- _Description of the task_
Only the text of the entries below should be returned, exactly as given, without pictures.
======
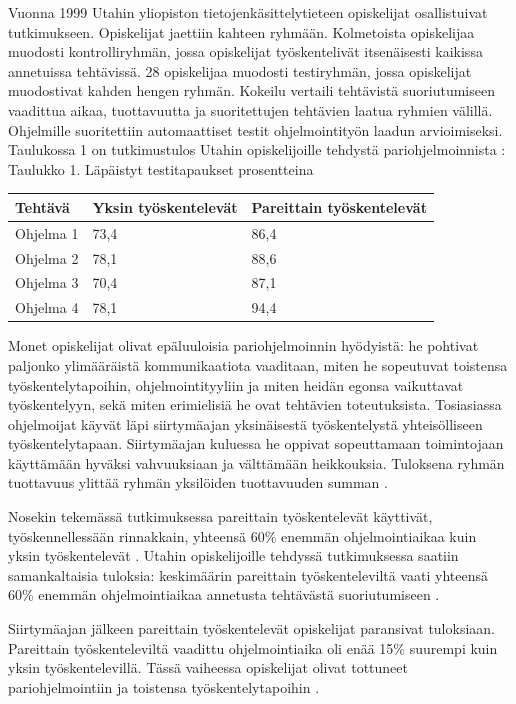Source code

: \documentclass[finnish]{tktltiki2}
\theoremstyle{definition}
\theoremstyle{remark}
\begin{document}
{Vuonna 1999 Utahin yliopiston tietojenkäsittelytieteen opiskelijat osallistuivat tutkimukseen. Opiskelijat jaettiin kahteen ryhmään. Kolmetoista opiskelijaa muodosti kontrolliryhmän, jossa opiskelijat työskentelivät itsenäisesti kaikissa annetuissa tehtävissä. 28 opiskelijaa muodosti testiryhmän, jossa opiskelijat muodostivat kahden hengen ryhmän. Kokeilu vertaili tehtävistä suoriutumiseen vaadittua aikaa, tuottavuutta ja suoritettujen tehtävien laatua ryhmien välillä. Ohjelmille suoritettiin automaattiset testit ohjelmointityön laadun arvioimiseksi. Taulukossa 1 on tutkimustulos Utahin opiskelijoille tehdystä pariohjelmoinnista \cite{WIL00}:
Taulukko 1. Läpäistyt testitapaukset prosentteina
\begin{center}
\begin{tabular}{ | l | l | p{5cm} |}
\hline
Tehtävä & Yksin työskentelevät & Pareittain työskentelevät \\ \hline
Ohjelma 1 & 73,4 & 86,4 \\ \hline
Ohjelma 2 & 78,1 & 88,6 \\ \hline
Ohjelma 3 & 70,4 & 87,1 \\ \hline
Ohjelma 4 & 78,1 & 94,4 \\ \hline
\end{tabular}
\end{center}

Monet opiskelijat olivat epäluuloisia pariohjelmoinnin hyödyistä: he pohtivat paljonko ylimääräistä kommunikaatiota vaaditaan, miten he sopeutuvat toistensa työskentelytapoihin, ohjelmointityyliin ja miten heidän egonsa vaikuttavat työskentelyyn, sekä miten erimielisiä he ovat tehtävien toteutuksista. Tosiasiassa ohjelmoijat käyvät läpi siirtymäajan yksinäisestä työskentelystä yhteisölliseen työskentelytapaan. Siirtymäajan kuluessa he oppivat sopeuttamaan toimintojaan käyttämään hyväksi vahvuuksiaan ja välttämään heikkouksia. Tuloksena ryhmän tuottavuus ylittää ryhmän yksilöiden tuottavuuden summan \cite{WIL00}.

Nosekin tekemässä tutkimuksessa pareittain työskentelevät käyttivät, työskennellessään rinnakkain, yhteensä 60\% enemmän ohjelmointiaikaa kuin yksin työskentelevät \cite{NOS98}. Utahin opiskelijoille tehdyssä tutkimuksessa saatiin samankaltaisia tuloksia: keskimäärin pareittain työskenteleviltä vaati yhteensä 60\% enemmän ohjelmointiaikaa annetusta tehtävästä suoriutumiseen \cite{WIL00}.

Siirtymäajan jälkeen pareittain työskentelevät opiskelijat paransivat tuloksiaan. Pareittain työskenteleviltä vaadittu ohjelmointiaika oli enää 15\% suurempi kuin yksin työskentelevillä. Tässä vaiheessa opiskelijat olivat tottuneet pariohjelmointiin ja toistensa työskentelytapoihin \cite{WIL00}.

}
\end{document}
======
- _Output_
Source code

: \documentclass[finnish]{tktltiki2}
\theoremstyle{definition}
\theoremstyle{remark}
\begin{document}
{Vuonna 1999 Utahin yliopiston tietojenkäsittelytieteen opiskelijat osallistuivat tutkimukseen. Opiskelijat jaettiin kahteen ryhmään. Kolmetoista opiskelijaa muodosti kontrolliryhmän, jossa opiskelijat työskentelivät itsenäisesti kaikissa annetuissa tehtävissä. 28 opiskelijaa muodosti testiryhmän, jossa opiskelijat muodostivat kahden hengen ryhmän. Kokeilu vertaili tehtävistä suoriutumiseen vaadittua aikaa, tuottavuutta ja suoritettujen tehtävien laatua ryhmien välillä. Ohjelmille suoritettiin automaattiset testit ohjelmointityön laadun arvioimiseksi. Taulukossa 1 on tutkimustulos Utahin opiskelijoille tehdystä pariohjelmoinnista \cite{WIL00}:
Taulukko 1. Läpäistyt testitapaukset prosentteina
\begin{center}
\begin{tabular}{ | l | l | p{5cm} |}
\hline
Tehtävä & Yksin työskentelevät & Pareittain työskentelevät \\ \hline
Ohjelma 1 & 73,4 & 86,4 \\ \hline
Ohjelma 2 & 78,1 & 88,6 \\ \hline
Ohjelma 3 & 70,4 & 87,1 \\ \hline
Ohjelma 4 & 78,1 & 94,4 \\ \hline
\end{tabular}
\end{center}

Monet opiskelijat olivat epäluuloisia pariohjelmoinnin hyödyistä: he pohtivat paljonko ylimääräistä kommunikaatiota vaaditaan, miten he sopeutuvat toistensa työskentelytapoihin, ohjelmointityyliin ja miten heidän egonsa vaikuttavat työskentelyyn, sekä miten erimielisiä he ovat tehtävien toteutuksista. Tosiasiassa ohjelmoijat käyvät läpi siirtymäajan yksinäisestä työskentelystä yhteisölliseen työskentelytapaan. Siirtymäajan kuluessa he oppivat sopeuttamaan toimintojaan käyttämään hyväksi vahvuuksiaan ja välttämään heikkouksia. Tuloksena ryhmän tuottavuus ylittää ryhmän yksilöiden tuottavuuden summan \cite{WIL00}.

Nosekin tekemässä tutkimuksessa pareittain työskentelevät käyttivät, työskennellessään rinnakkain, yhteensä 60\% enemmän ohjelmointiaikaa kuin yksin työskentelevät \cite{NOS98}. Utahin opiskelijoille tehdyssä tutkimuksessa saatiin samankaltaisia tuloksia: keskimäärin pareittain työskenteleviltä vaati yhteensä 60\% enemmän ohjelmointiaikaa annetusta tehtävästä suoriutumiseen \cite{WIL00}.

Siirtymäajan jälkeen pareittain työskentelevät opiskelijat paransivat tuloksiaan. Pareittain työskenteleviltä vaadittu ohjelmointiaika oli enää 15\% suurempi kuin yksin työskentelevillä. Tässä vaiheessa opiskelijat olivat tottuneet pariohjelmointiin ja toistensa työskentelytapoihin \cite{WIL00}.

}
\end{document}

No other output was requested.